Part of my job as an editor is to, well, edit. To review copy for facts, spelling and newspaper style. And sometimes make a long story short.
It’s a mostly rewarding task. More so when I need only a polishing cloth to make language sparkle. Less so when a wrecking ball is required to demolish entire stories and rebuild them word by word like brick walls.
More than 40 years on the job has turned me into something of a fussbudget, though. Make that curmudgeon aggravated by the least transgression. WHAT? You used further instead of farther? You must be out of your mind. And it’s seven, not 7. You spell it out. Criminy. What a dolt.
At the beginning of my career,
I expressed my frustrations using the pencil with which I edited typewritten copy. My weapon of choice was a Mirado Black Warrior loaded with No. 2 lead. Not to brag, but I was a young gun who could wield it with deadly proficiency. These days, I pound away at my keyboard to correct mistakes. And grumble loudly enough the nice woman who works next door to the office likely wonders about my emotional stability. I don’t blame her.
Actually, I appreciate technology and the efficiency it’s brought to newspaper journalism. I don’t want to go back to writing stories with typewriters, pasting together galleys with hot wax or printing photographs with toxic chemicals. The good old days were anything but.
I remain exasperated, however, by what I’d argue is another consequence of technology: despite software designed to prevent them, more frequent mistakes in the written word. The need for speed has supplanted respect for the language of Shakespeare. Does anybody know the differences among their, there and they’re? How about its and it’s? Capitalization has become a popularity contest.
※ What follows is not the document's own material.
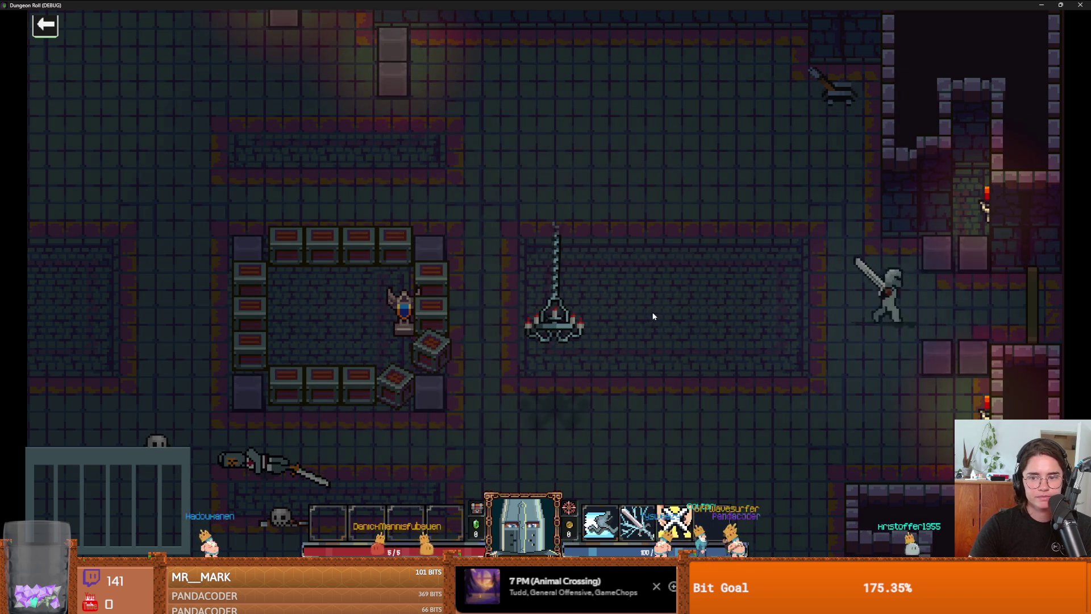
key("e")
If a word looks or sounds important, by all means go ahead and capitalize it.
The problem is nearly ubiquitous in informal communications, but has spread like a virus to infect more formal venues — including those in business.
Lest the editor protest too much, I admit I find mistakes more often in emails and text messages than copy. I’m grateful for the conscientious efforts of contributors who write columns and valuable advice they offer readers. Nobody’s more excited than I am to share important information conveyed in captivating fashion. Nobody. If you don’t get excited about that, you have no business in the newspaper business. The local public relations professionals with whom I’m fortunate to work similarly submit clean and compelling copy. Thank you. Thank you very much.
But to pick a fight with strangers who can’t possibly defend themselves, a lot of what else shows up in my inbox can be bad and downright ugly.
While I’m confident enough to complain about the mistakes I detect in spelling and newspaper style, I’m less sure about punctuation marks. That’s because even experts must agree to disagree about punctuation marks.
Take the Oxford comma, for example. No. Really. Take it. Please. While some love the Oxford comma, I loathe it.
For those who have better things to do with their lives than obsess over punctuation marks — meaning nearly everyone with the possible exception of English majors and newspaper editors — let me explain. An Oxford comma appears after the next to the last item in a list of three or more items. For example: red, white, and blue. Except it should read: red, white and blue.
I feel the same way about semicolons. Abraham Lincoln considered the semicolon a “useful little chap.” I side with author Kurt Vonnegut and his lesson on writing: “Do not use semicolons. … All they do is show you’ve been to college.”
Don’t even get me started on exclamation points. Perhaps F. Scott Fitzgerald put it best: “An exclamation point is like laughing at your own joke.”
The problem, of course, with writing about editing and mistakes is the considerable risk I run a mistake will appear in the very column I’m writing and editing. That’s not to mention all the sentences I tend to leave incomplete. For all you eagle-eyed readers out there, I invite you to swoop in if you spot one.
In the meantime, I’ll just keep on editing. That’s part of my job as an editor.